Object localization data
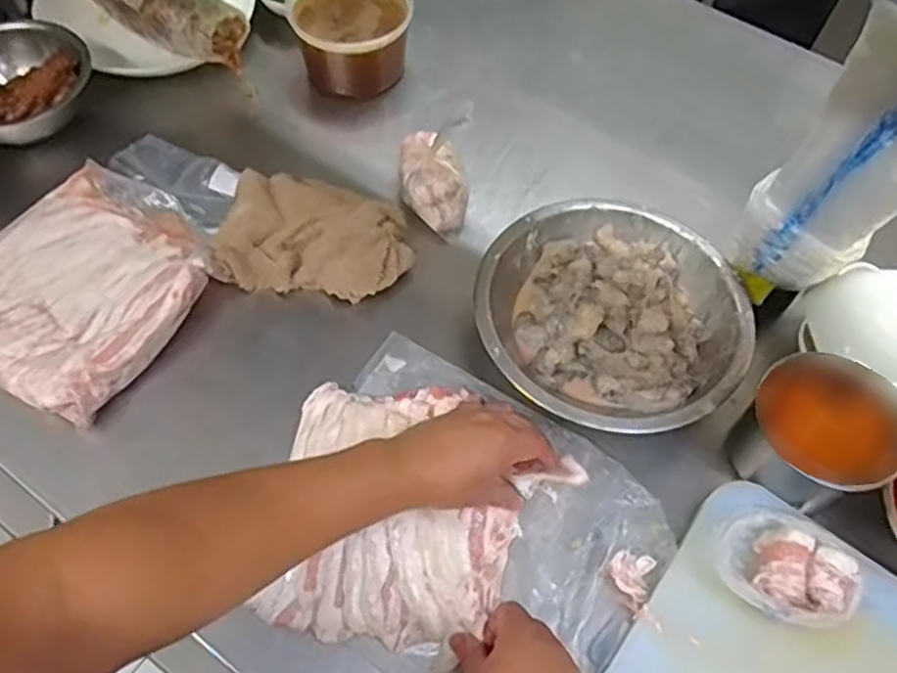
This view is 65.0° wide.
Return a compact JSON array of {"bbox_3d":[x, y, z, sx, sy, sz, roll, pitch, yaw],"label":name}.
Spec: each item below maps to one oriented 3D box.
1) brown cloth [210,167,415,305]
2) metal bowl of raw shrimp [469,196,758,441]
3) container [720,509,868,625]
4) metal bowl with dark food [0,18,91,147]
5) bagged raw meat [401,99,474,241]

**Your assignment**
Only an exact copy of the records, free of images, belongs in the answer.

**Finished exercise**
This view is 65.0° wide.
Return a compact JSON array of {"bbox_3d":[x, y, z, sx, sy, sz, roll, pitch, yaw],"label":name}.
Spec: each item below maps to one oriented 3D box.
1) brown cloth [210,167,415,305]
2) metal bowl of raw shrimp [469,196,758,441]
3) container [720,509,868,625]
4) metal bowl with dark food [0,18,91,147]
5) bagged raw meat [401,99,474,241]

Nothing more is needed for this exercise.